[Text]
As well as demonstrating the vehicles during the last mile, Autonomous Warrior will also develop capabilities in surveillance which will greatly improve the effectiveness of long-range and precision targeting by service personnel.

The exercise is the result of a large collaboration between the British Army, Royal Navy, Royal Air Force, US Army, MOD, Dstl and around 50 industry participants.

George Allison
George has a degree in Cyber Security from Glasgow Caledonian University and has a keen interest in naval and cyber security matters and has appeared on national radio and television to discuss current events. George is on Twitter at @geoallison

20 COMMENTS

  1. Great, but I bet these vehicles still take the same manpower to operate than what we currently use, I would get great if this capability cut out the need for large numbers of forces personel to operate and instead increase the numbers of our front line personel…

  2. I’m just waiting it see if anything actually gets ordered.

    RN and RAF have had these autonomous trials and years go by and nothing results from them until the next ” appraisal” and lump of cash to industry, comes along. And the wheel goes round and round.

    On the RLC side this stuff should augment manpower not be an excuse to remove it.

    • We have to have them and we have to keep laising with industry, funding it and pushing innovation otherwise they will stop and focus efforts elsewhere. Whether we purchase anything or not is irrelevant. We need them to keep pushing until something game changing comes along. This is literally DSTLs job.

      • Precisely. It’s pointless testing such equipment finding they are not yet ready so cancelling all development, that makes no sense at all and ignores the fact that most new innovations go through a series of hurdle crossing before becomng truly useful. Alternatively putting them into operation before they reach truly useful capabilities is costly and short sighted, freezes development and will in many cases hinder or prevent the technology ever reaching the potential they offer. That is usually less constructive than delays to useful technology.

  3. I think the military is struggling to figure this part out. Its great if the operator is a thousand miles away performing high altitude reconnaissance etc, but the tech has become so affordable and miniaturised now, defence contractors have been marketing them at defence shows for years now where they can take off from an APC to do recon in urban environments which is great, but does it run the risk of separating the operator from their local environment where they start to rely less on their own senses? (Maybe I’m just over thinking it).
    I do think they will transform how the infantry and navy work in the next 10 years though unless we want to get left behind.

  4. Not sure why people are talking about “operators” given the excersise is called “Autonomous Warrior”.
    Surely this implies they are all autonomous and don’t require human operators, otherwise they’re just ‘remotely control’ devices; which have been available for decades.

    • Good point, in my head I’m thinking if these are targeted for the final mile resupply role, they are still going to need a pilot/driver of some description unless they plan to have a high rate of failure. Certainly if supplied by road, if by air then maybe something along the lines Amazon is developing would be possible.
[/Text]
Tasks to complete ::
• a. Reproduce the Autonomous Warrior text word for word, starting with "As well as demonstrating" and going on through "50 industry participants.".
• b. Carry the Autonomous Warrior text forward, beginning right after its final sentence.
[Study material]
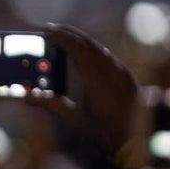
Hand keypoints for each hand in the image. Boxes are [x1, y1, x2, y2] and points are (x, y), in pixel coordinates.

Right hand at [26, 24, 137, 156]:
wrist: (141, 138)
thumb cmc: (107, 131)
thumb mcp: (75, 118)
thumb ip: (51, 104)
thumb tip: (28, 97)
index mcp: (95, 77)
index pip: (75, 46)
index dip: (60, 35)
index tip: (46, 30)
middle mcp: (109, 69)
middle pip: (86, 42)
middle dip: (68, 33)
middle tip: (52, 29)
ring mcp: (119, 71)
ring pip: (98, 47)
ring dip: (81, 41)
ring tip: (66, 39)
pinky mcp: (125, 75)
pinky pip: (107, 55)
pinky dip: (92, 49)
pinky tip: (86, 55)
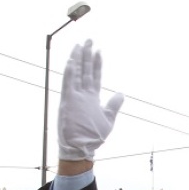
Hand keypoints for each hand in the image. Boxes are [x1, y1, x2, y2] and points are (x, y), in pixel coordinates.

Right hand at [58, 40, 124, 160]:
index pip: (95, 76)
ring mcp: (74, 97)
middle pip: (85, 71)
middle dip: (87, 55)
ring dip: (78, 59)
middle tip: (89, 40)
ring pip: (76, 74)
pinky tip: (71, 61)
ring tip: (80, 45)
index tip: (99, 51)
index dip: (97, 64)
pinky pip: (68, 85)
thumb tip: (121, 93)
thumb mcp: (108, 119)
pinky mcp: (67, 102)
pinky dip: (69, 73)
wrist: (81, 149)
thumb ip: (114, 105)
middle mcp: (82, 95)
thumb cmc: (93, 137)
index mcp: (92, 98)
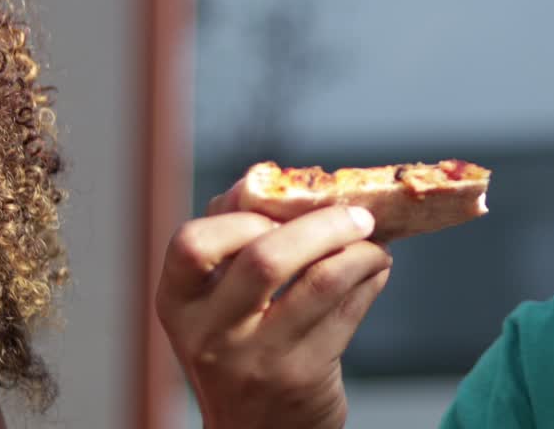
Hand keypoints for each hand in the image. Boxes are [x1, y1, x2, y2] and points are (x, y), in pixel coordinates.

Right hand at [156, 181, 392, 428]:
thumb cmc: (241, 350)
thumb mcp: (217, 305)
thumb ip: (234, 243)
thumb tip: (267, 177)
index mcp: (178, 303)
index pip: (193, 243)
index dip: (243, 214)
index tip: (283, 208)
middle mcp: (209, 335)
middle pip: (266, 258)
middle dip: (324, 224)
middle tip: (358, 215)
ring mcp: (256, 360)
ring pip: (320, 281)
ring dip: (361, 252)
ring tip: (374, 246)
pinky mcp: (302, 377)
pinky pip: (348, 311)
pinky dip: (371, 280)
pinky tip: (375, 271)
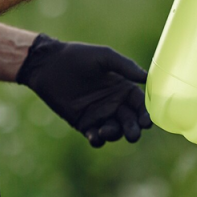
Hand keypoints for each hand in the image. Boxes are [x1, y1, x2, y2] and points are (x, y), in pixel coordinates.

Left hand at [16, 34, 152, 146]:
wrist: (48, 65)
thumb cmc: (77, 56)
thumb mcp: (104, 56)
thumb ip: (125, 66)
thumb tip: (148, 77)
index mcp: (123, 88)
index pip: (140, 104)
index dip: (146, 113)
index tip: (147, 122)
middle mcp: (114, 103)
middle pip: (130, 121)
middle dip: (134, 129)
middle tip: (133, 134)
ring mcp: (99, 115)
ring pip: (115, 131)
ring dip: (115, 134)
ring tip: (107, 130)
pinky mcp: (83, 123)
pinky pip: (95, 137)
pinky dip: (97, 139)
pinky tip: (95, 135)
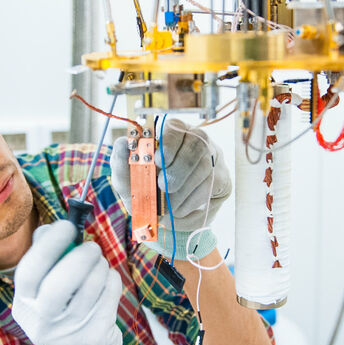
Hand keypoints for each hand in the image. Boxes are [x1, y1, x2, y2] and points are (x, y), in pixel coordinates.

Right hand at [11, 221, 122, 344]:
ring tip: (99, 264)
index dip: (48, 246)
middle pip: (60, 284)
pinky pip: (109, 295)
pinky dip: (112, 280)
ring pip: (90, 287)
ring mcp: (69, 333)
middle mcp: (42, 322)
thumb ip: (45, 258)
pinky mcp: (95, 336)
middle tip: (92, 247)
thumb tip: (52, 228)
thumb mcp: (44, 291)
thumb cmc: (62, 310)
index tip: (66, 226)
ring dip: (99, 267)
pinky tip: (107, 281)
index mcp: (24, 304)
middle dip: (80, 257)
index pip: (29, 272)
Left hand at [110, 118, 230, 259]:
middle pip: (195, 146)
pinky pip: (212, 186)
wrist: (164, 216)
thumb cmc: (144, 191)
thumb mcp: (127, 180)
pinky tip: (180, 209)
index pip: (174, 128)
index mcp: (169, 133)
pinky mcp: (222, 178)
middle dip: (178, 169)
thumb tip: (123, 142)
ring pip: (205, 168)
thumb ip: (121, 162)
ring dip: (183, 190)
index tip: (156, 161)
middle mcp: (195, 140)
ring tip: (168, 206)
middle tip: (163, 187)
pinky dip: (192, 201)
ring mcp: (212, 158)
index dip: (168, 144)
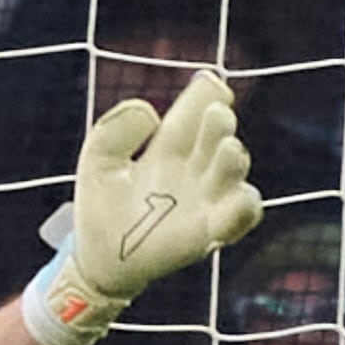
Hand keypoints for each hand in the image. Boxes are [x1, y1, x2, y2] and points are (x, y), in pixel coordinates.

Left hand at [33, 69, 261, 336]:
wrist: (98, 259)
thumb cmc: (101, 208)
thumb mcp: (98, 160)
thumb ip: (114, 130)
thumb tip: (151, 114)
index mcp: (170, 145)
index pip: (197, 109)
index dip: (207, 93)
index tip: (210, 85)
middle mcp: (194, 167)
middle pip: (220, 133)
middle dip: (220, 120)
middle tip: (215, 115)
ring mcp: (206, 198)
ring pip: (236, 169)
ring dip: (235, 157)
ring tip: (227, 151)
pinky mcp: (210, 231)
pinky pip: (242, 215)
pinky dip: (246, 206)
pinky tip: (239, 198)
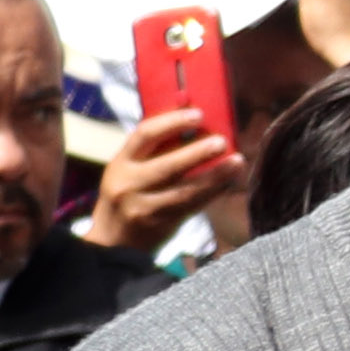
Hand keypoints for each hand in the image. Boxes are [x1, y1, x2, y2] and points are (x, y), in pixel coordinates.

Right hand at [84, 105, 244, 259]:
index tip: (198, 114)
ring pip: (185, 191)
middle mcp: (129, 184)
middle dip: (197, 153)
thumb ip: (156, 143)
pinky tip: (230, 181)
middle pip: (167, 166)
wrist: (112, 241)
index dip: (172, 122)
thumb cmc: (128, 193)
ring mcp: (145, 208)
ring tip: (238, 161)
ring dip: (215, 176)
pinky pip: (192, 207)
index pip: (144, 135)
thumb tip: (189, 108)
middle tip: (222, 141)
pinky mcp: (161, 225)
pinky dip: (213, 193)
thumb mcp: (130, 166)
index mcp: (121, 162)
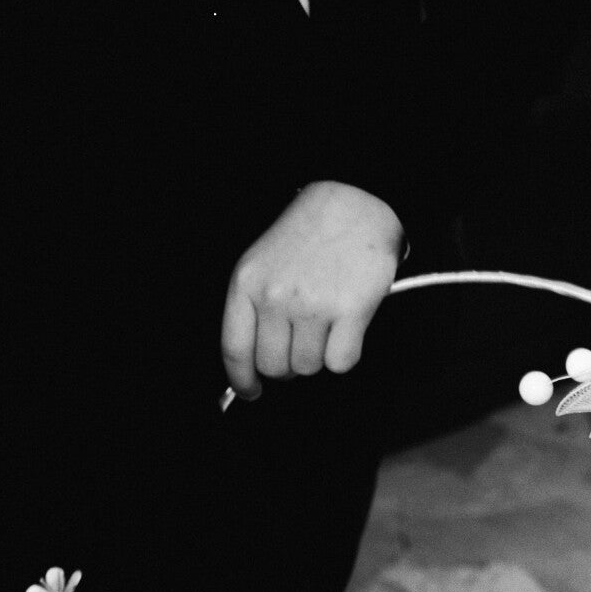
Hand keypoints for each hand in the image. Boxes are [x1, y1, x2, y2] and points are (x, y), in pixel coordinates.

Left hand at [222, 181, 402, 397]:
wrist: (355, 200)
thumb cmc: (310, 234)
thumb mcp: (263, 261)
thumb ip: (254, 307)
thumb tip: (256, 362)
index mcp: (247, 283)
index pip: (235, 350)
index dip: (242, 380)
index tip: (251, 391)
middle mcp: (276, 296)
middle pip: (274, 366)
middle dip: (287, 366)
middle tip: (300, 346)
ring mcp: (312, 305)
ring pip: (308, 367)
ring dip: (318, 356)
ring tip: (327, 325)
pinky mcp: (350, 310)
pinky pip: (341, 362)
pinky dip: (345, 354)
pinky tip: (347, 328)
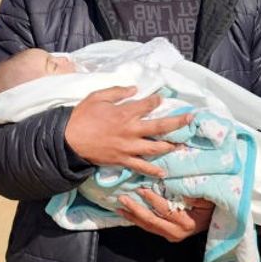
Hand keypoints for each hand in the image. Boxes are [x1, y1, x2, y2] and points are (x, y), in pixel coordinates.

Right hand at [64, 87, 191, 177]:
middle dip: (177, 122)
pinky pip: (141, 166)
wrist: (68, 140)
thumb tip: (134, 88)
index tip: (161, 99)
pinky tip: (163, 172)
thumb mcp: (97, 97)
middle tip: (191, 118)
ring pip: (155, 148)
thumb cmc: (82, 116)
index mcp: (125, 113)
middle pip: (160, 127)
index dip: (157, 101)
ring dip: (170, 146)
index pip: (148, 105)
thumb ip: (117, 92)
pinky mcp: (123, 160)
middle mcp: (131, 130)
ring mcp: (128, 147)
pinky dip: (153, 170)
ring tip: (182, 145)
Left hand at [118, 190, 212, 242]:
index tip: (141, 189)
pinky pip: (150, 227)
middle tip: (123, 199)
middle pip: (152, 222)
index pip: (166, 210)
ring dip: (133, 216)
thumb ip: (190, 190)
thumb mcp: (205, 195)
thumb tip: (169, 183)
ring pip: (148, 227)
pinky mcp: (168, 235)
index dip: (152, 200)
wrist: (218, 216)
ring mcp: (172, 236)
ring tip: (119, 207)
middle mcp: (178, 233)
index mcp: (187, 223)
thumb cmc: (212, 203)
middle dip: (136, 210)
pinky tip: (127, 213)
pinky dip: (138, 220)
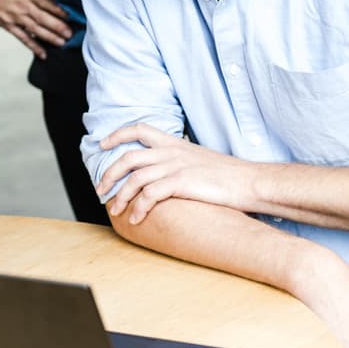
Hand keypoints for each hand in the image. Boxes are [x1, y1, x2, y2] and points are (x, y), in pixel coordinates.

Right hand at [0, 0, 70, 58]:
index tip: (72, 15)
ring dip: (50, 37)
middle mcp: (23, 5)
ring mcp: (15, 17)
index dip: (60, 10)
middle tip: (71, 33)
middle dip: (58, 27)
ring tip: (62, 43)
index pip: (47, 2)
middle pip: (43, 18)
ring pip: (35, 29)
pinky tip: (43, 54)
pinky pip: (22, 37)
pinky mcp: (8, 25)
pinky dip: (33, 46)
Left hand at [96, 123, 255, 224]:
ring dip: (120, 195)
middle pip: (128, 156)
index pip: (139, 129)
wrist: (248, 181)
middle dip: (109, 173)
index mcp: (174, 143)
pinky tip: (136, 219)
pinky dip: (138, 208)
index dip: (117, 134)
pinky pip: (150, 195)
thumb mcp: (199, 159)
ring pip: (135, 177)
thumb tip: (164, 170)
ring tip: (115, 210)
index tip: (102, 144)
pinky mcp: (182, 182)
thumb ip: (179, 160)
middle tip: (100, 189)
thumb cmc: (227, 175)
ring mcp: (176, 166)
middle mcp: (172, 151)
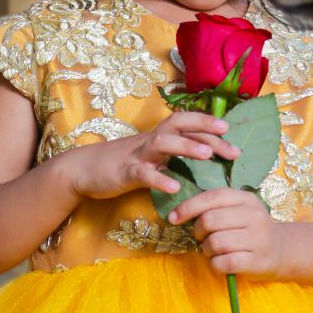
[/Study material]
Responses per task ::
• a.
As well as demonstrating the vehicles during the last mile, Autonomous Warrior will also develop capabilities in surveillance which will greatly improve the effectiveness of long-range and precision targeting by service personnel.

The exercise is the result of a large collaboration between the British Army, Royal Navy, Royal Air Force, US Army, MOD, Dstl and around 50 industry participants.

• b.
      For recon I just don’t see how a drone would work off algorithms if it is scanning an urban area. Maybe its because I’ve watched too much Terminator and wouldn’t want that technology developed in case its next command is to automatically lock on and engage a target which would be a much simpler command to program.

      • I think this is a combination of autonomous and remote control. Certainly much supply work could be carried out autonomously after an initial learning phase. Recon would no doubt have a greater remote aspect to it but I think finding the balance amongst other things is part and parcel of studies like this in real world scenarios. Think this will take years to get a trie conceptual handle on and no doubt re learnt during any early conflict phase as usual.

      • The US already has autonomous military helicopters that can take off and land themselves from the back of escort vessels (eg MQ-8 Fire Scout); the technology is in advance of what Amazon has.
        The battlefield is going to be more challenging than an urban environment, but given we will have self-driving cars avalailable within 5 years, I’d expect it won’t be long before autonomous vehicles can handle cross-country/ off-road driving too.
        It would be interesting to known if Boston Dynanics are taking part ?

        • Sean I guarantee the Army will ensure they are each commanded by an Officer with at least a dozen helpers. As for the RAF I see plenty of new berths for wing and group commanders. God bless them.

  5. What I don’t get is although it takes the risk to rlc personnel out of the equation, it doesn’t stop the resupply getting shot up or disabled, which would probably result in a response and perhaps an ambush. Wouldn’t low flying or low observability drones do the supply job better?

  6. I have no idea if the comment I just wrote posted or not so here it is again. Apologies if it becomes a duplicate.

    Just to open up peoples minds about how far autonomous robots are advancing take a look at the Boston Dynamics Spot and Atlas linked below. Still lots of issues to address such as how much energy/duration can be built into some of these solutions but they are tackling some quite impressive obstacles now.

    www dot youtube.com/watch?v=wND9goxDVrY
    www dot youtube.com/watch?v=LikxFZZO2sk

    • Indeed I was thinking the same thing.

      Separately in response to a comment above I am not clear how a drone large enough to carry useful replenishment loads is going to be less vulnerable than autonomous ground vehicals. Though in honesty it’s what testing and trials like this will no doubt attempt to fully evaluate.

  7. The West’s reluctance to deploy armed autonomous weapons will increasingly work against us, China has no such scruples.

    The US navy has turned its UCAV program into a tanker program and while Russia works on autonomous T14 tanks we work on sending bottles of water to an FOB.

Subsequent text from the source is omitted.